Global health officials are ending October with a mixed dashboard: mosquito-borne disease is cresting in the tropics, avian influenza remains a low but persistent zoonotic risk, childhood malaria shots are moving from pilots to routine use, and harm-reduction tools for opioid overdoses continue to widen community access. The signal underneath the headlines is steady: prevention works when access is timely, and surveillance stays honest about remaining gaps.
Dengue first. WHO reports that from January through July 2025, countries notified over four million cases and more than three thousand deaths—spanning 97 countries this year. The agency warns climate variability, rapid urbanisation, and household water storage are expanding vector habitats, pushing outbreaks into places with little historical experience. Health ministries are scaling up mosquito control, early clinical triage and neighbourhood clean-ups ahead of the southern-hemisphere rainy season.
Avian influenza next. U.S. authorities continue to track H5N1 detections in dairy cattle and sporadic infections among exposed workers. CDC still assesses the public risk as low, while urging strict farm biosecurity and protective equipment for people handling sick birds or cows. Nevada’s February human case in a dairy employee—and reports of a second cattle-circulating genotype this year—underline that vigilance, not panic, is the prudent posture for health systems and food-safety regulators.
There is brighter news on malaria.
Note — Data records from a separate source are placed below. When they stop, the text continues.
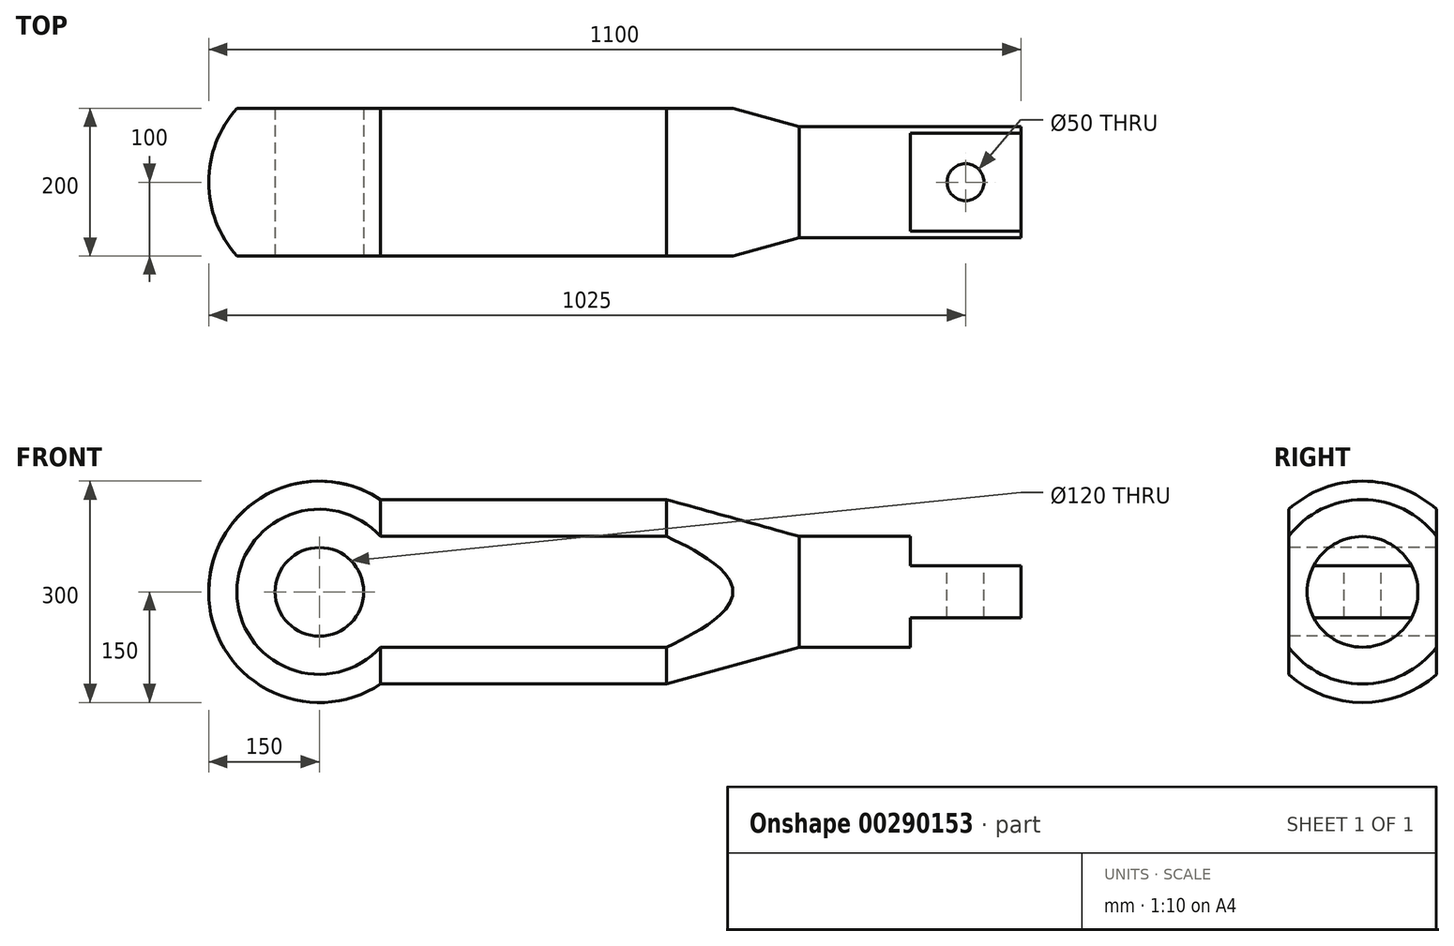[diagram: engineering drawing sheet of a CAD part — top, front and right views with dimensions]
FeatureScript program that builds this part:
annotation { "Feature Type Name" : "Feature", "Feature Type Description" : "" }
export const myFeature = defineFeature(function(context is Context, id is Id, definition is map)
    precondition{}
    {
        {
            var Q0;
            Q0=qCreatedBy(makeId("Front.planeOp"),FACE);
            var sketch = newSketch(context, id + "F0", { "sketchPlane" : qUnion([Q0])});
            skLineSegment(sketch, "E0.bottom", {"start": v(800, 35) * mm, "end": v(950, 35) * mm});
            skLineSegment(sketch, "E0.top", {"start": v(800, 75) * mm, "end": v(950, 75) * mm});
            skLineSegment(sketch, "E0.left", {"start": v(800, 35) * mm, "end": v(800, 75) * mm});
            skLineSegment(sketch, "E0.right", {"start": v(950, 35) * mm, "end": v(950, 75) * mm});
            skLineSegment(sketch, "E1.MirrorCS", {"start": v(800, -35) * mm, "end": v(800, -75) * mm});
            skLineSegment(sketch, "E2.MirrorCS", {"start": v(800, -35) * mm, "end": v(950, -35) * mm});
            skLineSegment(sketch, "E3.MirrorCS", {"start": v(950, -35) * mm, "end": v(950, -75) * mm});
            skLineSegment(sketch, "E4.MirrorCS", {"start": v(800, -75) * mm, "end": v(950, -75) * mm});
            skSolve(sketch);
        }
        {
            var Q0;
            Q0=qCreatedBy(makeId("Top.planeOp"),FACE);
            var sketch = newSketch(context, id + "F1", { "sketchPlane" : qUnion([Q0])});
            skCircle(sketch, "E5", {"center": v(875, 0) * mm, "radius": 25 * mm});
            skSolve(sketch);
        }
        {
            var Q0;
            Q0=qCreatedBy(makeId("Right.planeOp"),FACE);
            var sketch = newSketch(context, id + "F2", { "sketchPlane" : qUnion([Q0])});
            skLineSegment(sketch, "E6.bottom", {"start": v(-100, -150) * mm, "end": v(-150, -150) * mm});
            skLineSegment(sketch, "E6.top", {"start": v(-100, 150) * mm, "end": v(-150, 150) * mm});
            skLineSegment(sketch, "E6.left", {"start": v(-100, -150) * mm, "end": v(-100, 150) * mm});
            skLineSegment(sketch, "E6.right", {"start": v(-150, -150) * mm, "end": v(-150, 150) * mm});
            skPoint(sketch, "E7", {"position": v(-100, 0) * mm});
            skLineSegment(sketch, "E8.MirrorCS", {"start": v(100, 150) * mm, "end": v(150, 150) * mm});
            skLineSegment(sketch, "E9.MirrorCS", {"start": v(100, -150) * mm, "end": v(100, 150) * mm});
            skLineSegment(sketch, "E10.MirrorCS", {"start": v(150, -150) * mm, "end": v(150, 150) * mm});
            skLineSegment(sketch, "E11.MirrorCS", {"start": v(100, -150) * mm, "end": v(150, -150) * mm});
            skSolve(sketch);
        }
        {
            var Q0;
            Q0=qCreatedBy(makeId("Front.planeOp"),FACE);
            var sketch = newSketch(context, id + "F3", { "sketchPlane" : qUnion([Q0])});
            skCircle(sketch, "E12", {"center": v(0, 0) * mm, "radius": 60 * mm});
            skSolve(sketch);
        }
        {
            var Q0;
            Q0=qCreatedBy(makeId("Front.planeOp"),FACE);
            var sketch = newSketch(context, id + "F4", { "sketchPlane" : qUnion([Q0])});
            skArc(sketch, "E13", {"start": v(82.92, 125) * mm, "mid": v(-150, 0) * mm, "end": v(82.92, -125) * mm});
            skLineSegment(sketch, "E14.bottom", {"start": v(82.92, 125) * mm, "end": v(470, 125) * mm});
            skLineSegment(sketch, "E14.top", {"start": v(82.92, -125) * mm, "end": v(470, -125) * mm});
            skLineSegment(sketch, "E15", {"start": v(470, 125) * mm, "end": v(650, 75) * mm});
            skLineSegment(sketch, "E16.MirrorCS", {"start": v(470, -125) * mm, "end": v(650, -75) * mm});
            skLineSegment(sketch, "E17.bottom", {"start": v(650, 75) * mm, "end": v(950, 75) * mm});
            skLineSegment(sketch, "E17.top", {"start": v(650, -75) * mm, "end": v(950, -75) * mm});
            skLineSegment(sketch, "E17.right", {"start": v(950, 75) * mm, "end": v(950, -75) * mm});
            skPoint(sketch, "E18.orphan", {"position": v(0, 125) * mm});
            skPoint(sketch, "E19.orphan", {"position": v(0, -125) * mm});
            skLineSegment(sketch, "E20", {"start": v(-150, 0) * mm, "end": v(950, 0) * mm});
            skSolve(sketch);
        }
        {
            var Q0;
            {var subQ1=sQuery(id+"F4.wireOp",EDGE,"E14.bottom");Q0=makeQuery(id+"F4.imprint","IMPRINT",FACE,{"disambiguationData":[TD([[makeQuery(id+"F4.imprint","IMPRINT",EDGE,{"derivedFrom":subQ1}),-1.0]])]});}
            var Q1;
            Q1=sQuery(id+"F4.wireOp",EDGE,"E20");
            revolve(context, id + "F5", {"entities" : qUnion([Q0]), "axis" : qUnion([Q1]), "revolveType" : RevolveType.FULL});
        }
        {
            var Q0;
            Q0 = qSketchRegion(id + "F3", true);
            extrude(context, id + "F6", {"entities" : qUnion([Q0]), "operationType" : NewBodyOperationType.REMOVE, "endBound" : BoundingType.SYMMETRIC, "oppositeDirection" : true, "depth" : 500 * mm});
        }
        {
            var Q0;
            Q0 = qSketchRegion(id + "F2", true);
            extrude(context, id + "F7", {"entities" : qUnion([Q0]), "operationType" : NewBodyOperationType.REMOVE, "endBound" : BoundingType.SYMMETRIC, "oppositeDirection" : true, "depth" : 1250 * mm});
        }
        {
            var Q0;
            Q0 = qSketchRegion(id + "F0", true);
            extrude(context, id + "F8", {"entities" : qUnion([Q0]), "operationType" : NewBodyOperationType.REMOVE, "endBound" : BoundingType.SYMMETRIC, "depth" : 150 * mm});
        }
        {
            var Q0;
            Q0 = qSketchRegion(id + "F1", true);
            extrude(context, id + "F9", {"entities" : qUnion([Q0]), "operationType" : NewBodyOperationType.REMOVE, "endBound" : BoundingType.SYMMETRIC, "oppositeDirection" : true, "depth" : 70 * mm});
        }
    });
WHO says the rollout of the RTS,S and R21/Matrix-M vaccines is well underway; by early April, 19 countries had introduced doses sub-nationally as part of routine immunisation, with more expansions slated through 2025. This month, Zambia became the 24th country to adopt a malaria vaccine, receiving 532,200 doses via UNICEF and Gavi. Modelling suggests thousands of young lives could be saved each year as coverage grows, especially when paired with testing, treatment and nets.
On overdose prevention, regulators and researchers are tracking how over-the-counter naloxone changes access. The FDA’s move to allow Narcan to be sold without a prescription opened pharmacy shelves nationally; recent RAND analysis finds availability rising but still uneven by price and location—keeping community distribution programs essential. Public-health departments stress that broad training on recognising overdose and promptly spraying naloxone remains the fastest way to prevent avoidable deaths.
Zooming out, WHO’s 2025 World Health Statistics recap the pandemic’s aftershocks on longevity and service coverage, while underscoring long-term gains that are not yet even. Global life expectancy rose by more than six years from 2000 to 2019, but healthy life expectancy climbed less—meaning people are living longer with more years affected by illness or disability. The message for planners is simple: invest simultaneously in prevention, primary care and rehabilitation—not only in acute treatment.
What to watch next: whether dengue peaks retreat as seasonal control intensifies; whether H5N1 biosecurity and worker protections blunt spillover to people; how quickly malaria-vaccine supply chains meet demand across Africa; and whether insurers, pharmacies and local governments keep driving down the out-of-pocket price of naloxone. As ever, the through-line is access—because speed, proximity and trust decide outcomes long before the ambulance arrives.